Having a score of at least six puts the suburb in the top half of the country for “educational and occupational status“, according to the Australian Bureau of Statistics.
After this criteria was met, suburbs were ranked based on historical NAPLAN results for schools in the wider area.
“Families want to live in suburbs that have lots of other families to socialise with, a high share of owner-occupiers to provide stability, and good schools to educate their children,” Spencer said.
“They also want to buy into suburbs that are likely to enjoy reasonable capital growth over the long-term, even if it’s not necessarily market-beating growth.”
Prices in popular school zones in every capital have typically outpaced median price growth through double-digit growth over one and three years.
Properties in popular school zones in Sydney and Brisbane posted some of the biggest gains in the past year, boosted by demand from expat families returning to Australia and others moving interstate to areas less affected by the pandemic and lockdowns.
Spencer said the popularity of regional locations throughout the pandemic had also been reflected in many aspects of the popular family suburbs.
According to Corelogic, detached house values increased 24.6 per cent in the past year, outperforming the 14.2 per cent uplift in national unit values.

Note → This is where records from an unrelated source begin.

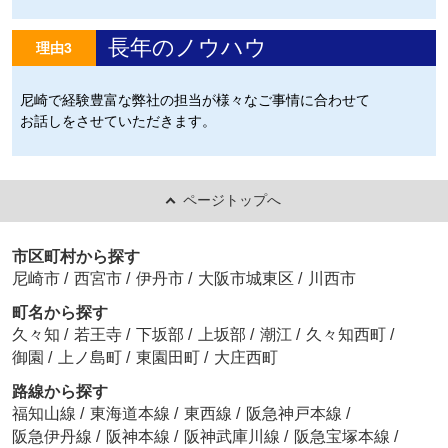
長年のノウハウ
理由3
尼崎で経験豊富な弊社の担当が様々なご事情に合わせて
お話しをさせていただきます。
ページトップへ
市区町村から探す
尼崎市
/
西宮市
/
伊丹市
/
大阪市城東区
/
川西市
町名から探す
久々知
/
若王寺
/
下坂部
/
上坂部
/
潮江
/
久々知西町
/
御園
/
上ノ島町
/
東園田町
/
大庄西町
路線から探す
福知山線
/
東海道本線
/
東西線
/
阪急神戸本線
/
阪急伊丹線
/
阪神本線
/
阪神武庫川線
/
阪急宝塚本線
/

Similarly, the 25.2 per cent increase in regional dwelling values surpassed the performance of the combined capital cities 21.3 per cent as more buyers went in search of tree and sea change.
“This may in part be attributable to how Covid-19 continued to shape demand trends, with coastal or leafy settings being more desirable as some workers were empowered to work remotely,” Corelogic head of research Eliza Owen said.
“The constraints of slightly tighter credit conditions, the erosion of housing affordability and a higher level of listings being added to the market are expected to see softer growth rates across property values in 2022.
“These forces are an accumulation of headwinds for property market performance.”
“Softer growth rates are likely to coincide with fewer purchases, where sales and listings activity eventually move with momentum in price.”